Top of Passage shown

After cloning the repo, open a terminal in the directory and run following to install the dependencies and start the server:
# Install dependencies
yarn
# Start the server
yarn start
Now you can access the web app at localhost:3011.
We develop Snack under snack.expo.test. We use hotel to do that. To set it up, open the file ~/.hotel/conf.json
and make sure you have the tld
set to test
:
{
"tld": "test"
}
Also add the following to ~/.hotel/servers/snack.expo.json
:
{
"target": "http://localhost:3011"
}
Configure your system to use configure proxies automatically following these instructions.
Now you should be able to access the snack server at http://snack.expo.test.
The service worker needs HTTPS to work on the snack.expo.test
domain. To set it up with Hotel, we need to add the cert.pem
and key.pem
files under the ~/.hotel
directory. To create these files, first create a configuration file for the certificate with the following content (let's call it req.conf
):
[req]
distinguished_name = req_distinguished_name
x509_extensions = v3_req
prompt = no
[req_distinguished_name]
C = US
ST = Oregon
L = Portland
O = Expo
OU = Org
CN = expo.test
[v3_req]
keyUsage = critical, digitalSignature, keyAgreement
extendedKeyUsage = serverAuth
subjectAltName = @alt_names
[alt_names]
DNS.1 = expo.test
DNS.2 = snack.expo.test
Then run the following command in the same directory where you created the file to generate the certificate:
openssl req -x509 -newkey rsa:4096 -sha256 -keyout key.pem -out cert.pem -days 365 -nodes -config req.conf
Place the generated cert.pem
and key.pem
files under the ~/.hotel
directory and hotel
should be setup to work with SSL.
You'll also need to add the certificate to the system. Under Keychain Access
> Certificates
, drag and drop the cert.pem
file to do that. Double click the certificate and mark it as trusted under the "Trust" section. You'll also need to add the certificate as an exception in the browser. You can do that by clicking the padlock in the URL bar.
Now you should be able to access the snack server at https://snack.expo.test.
The web server is under src/server/
. The build scripts also generate a build
subdirectory with the compiled JS; this is the JS that actually runs.
The code for the client is located under src/client/
. The webpack build creates a dist/
folder which is ignored from version control.
Scripts related to deployment, like the Dockerfile, are under deploy
. Note: even though the scripts are under deploy
, you must run them from this directory; they are sensitive to cwd
.

Bottom of Passage shown
Top of Exercise data

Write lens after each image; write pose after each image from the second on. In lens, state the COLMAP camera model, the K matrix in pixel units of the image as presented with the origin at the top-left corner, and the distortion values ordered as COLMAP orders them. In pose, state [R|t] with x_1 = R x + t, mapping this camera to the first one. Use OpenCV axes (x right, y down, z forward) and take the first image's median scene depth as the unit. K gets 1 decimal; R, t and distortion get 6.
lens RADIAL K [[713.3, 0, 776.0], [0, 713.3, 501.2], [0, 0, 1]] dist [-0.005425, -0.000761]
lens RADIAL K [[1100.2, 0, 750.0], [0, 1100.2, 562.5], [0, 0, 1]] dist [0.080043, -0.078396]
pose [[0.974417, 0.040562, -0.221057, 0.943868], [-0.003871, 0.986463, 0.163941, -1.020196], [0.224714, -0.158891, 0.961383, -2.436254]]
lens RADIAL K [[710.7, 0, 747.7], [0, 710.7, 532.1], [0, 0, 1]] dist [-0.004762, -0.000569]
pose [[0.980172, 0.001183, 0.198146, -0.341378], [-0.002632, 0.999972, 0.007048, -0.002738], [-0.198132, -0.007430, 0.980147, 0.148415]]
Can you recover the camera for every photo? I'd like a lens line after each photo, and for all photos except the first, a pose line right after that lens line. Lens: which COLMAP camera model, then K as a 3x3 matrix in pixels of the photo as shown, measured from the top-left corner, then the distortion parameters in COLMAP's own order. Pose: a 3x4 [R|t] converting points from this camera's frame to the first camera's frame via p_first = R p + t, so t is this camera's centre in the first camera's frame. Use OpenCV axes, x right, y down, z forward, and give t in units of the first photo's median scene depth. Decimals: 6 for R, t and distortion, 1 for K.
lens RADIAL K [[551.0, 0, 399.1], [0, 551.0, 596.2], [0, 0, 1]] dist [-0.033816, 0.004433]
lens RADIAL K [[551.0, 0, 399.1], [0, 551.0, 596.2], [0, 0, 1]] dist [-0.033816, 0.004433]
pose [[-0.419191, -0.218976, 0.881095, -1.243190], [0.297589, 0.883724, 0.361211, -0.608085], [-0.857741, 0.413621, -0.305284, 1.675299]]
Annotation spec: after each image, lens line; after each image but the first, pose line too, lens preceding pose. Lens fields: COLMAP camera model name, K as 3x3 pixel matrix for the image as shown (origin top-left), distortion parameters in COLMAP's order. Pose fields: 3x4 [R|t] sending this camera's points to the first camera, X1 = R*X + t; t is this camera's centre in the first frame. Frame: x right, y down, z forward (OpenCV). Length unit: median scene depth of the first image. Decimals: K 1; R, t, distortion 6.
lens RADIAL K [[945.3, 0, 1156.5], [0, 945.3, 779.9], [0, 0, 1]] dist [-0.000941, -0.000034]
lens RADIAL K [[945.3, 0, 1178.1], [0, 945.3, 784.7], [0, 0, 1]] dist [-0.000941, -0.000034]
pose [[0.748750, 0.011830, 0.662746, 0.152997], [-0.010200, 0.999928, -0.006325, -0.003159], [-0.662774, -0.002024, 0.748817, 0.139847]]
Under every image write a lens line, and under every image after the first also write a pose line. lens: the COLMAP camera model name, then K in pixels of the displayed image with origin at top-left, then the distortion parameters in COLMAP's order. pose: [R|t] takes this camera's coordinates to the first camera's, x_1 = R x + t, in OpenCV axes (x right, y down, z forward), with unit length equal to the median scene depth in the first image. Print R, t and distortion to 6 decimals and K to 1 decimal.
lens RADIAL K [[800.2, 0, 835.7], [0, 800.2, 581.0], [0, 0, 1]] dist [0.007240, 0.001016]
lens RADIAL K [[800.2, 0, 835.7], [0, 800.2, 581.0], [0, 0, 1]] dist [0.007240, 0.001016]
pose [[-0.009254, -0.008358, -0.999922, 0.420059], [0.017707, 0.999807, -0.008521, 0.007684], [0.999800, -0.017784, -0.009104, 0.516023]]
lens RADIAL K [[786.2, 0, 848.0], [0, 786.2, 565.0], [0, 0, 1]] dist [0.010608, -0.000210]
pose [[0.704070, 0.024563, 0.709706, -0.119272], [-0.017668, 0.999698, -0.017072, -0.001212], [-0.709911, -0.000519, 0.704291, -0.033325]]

Bottom of Exercise data

■ What you will do ■
1. In the Snack setup guide, list each key and its value from the [req_distinguished_name] section of the certificate configuration.
2. Continue the Snack development setup guide after its last sentence.
The lines come from a separate source and are unrelated to the setup guide.

■ Answers for the exercise ■
1.
C = US
ST = Oregon
L = Portland
O = Expo
OU = Org
CN = expo.test

2.
Files related to Jest tests, like the Jest configuration, are under jest
.
Local environment variables for development are set up in .envrc
.
The server uses a Koa server on production and webpack-serve
in development.
To start the server, run yarn start
. If you have access to the monorepo, to test with the local API server, you need to run yarn start
in www/
in another terminal, and make sure the API_SERVER_URL
environment variable is set to http://localhost:3000
. Visit http://snack.expo.test
or http://localhost:3011
in your browser to load the site.
yarn start
runs a Gulp pipeline that compiles the server JavaScript, sets up a file watcher to compile changes on the fly, and starts a Koa server listening on port 3011 with Nodemon. The server is responsible for routing, serving the assets and running the weback server in development mode.
Nodemon is also configured with the --inspect
flag, which lets you debug Node from Chrome. We use a non-default port for the inspector (9311 instead of 9229) since www's inspector uses the default port.
The client uses a service worker, which means you need some extra steps to get it setup for development.
In chrome devtools, check "Bypass for network" under Application
> Service workers
to skip the service worker cache when working on the page.
We run unit tests with Jest. Run yarn test
in another terminal to start Jest and have it continuously watch for changes. You also can run yarn jest
if you want to run Jest without the watcher. Keep unit tests fast so that the feedback loop from them is fast.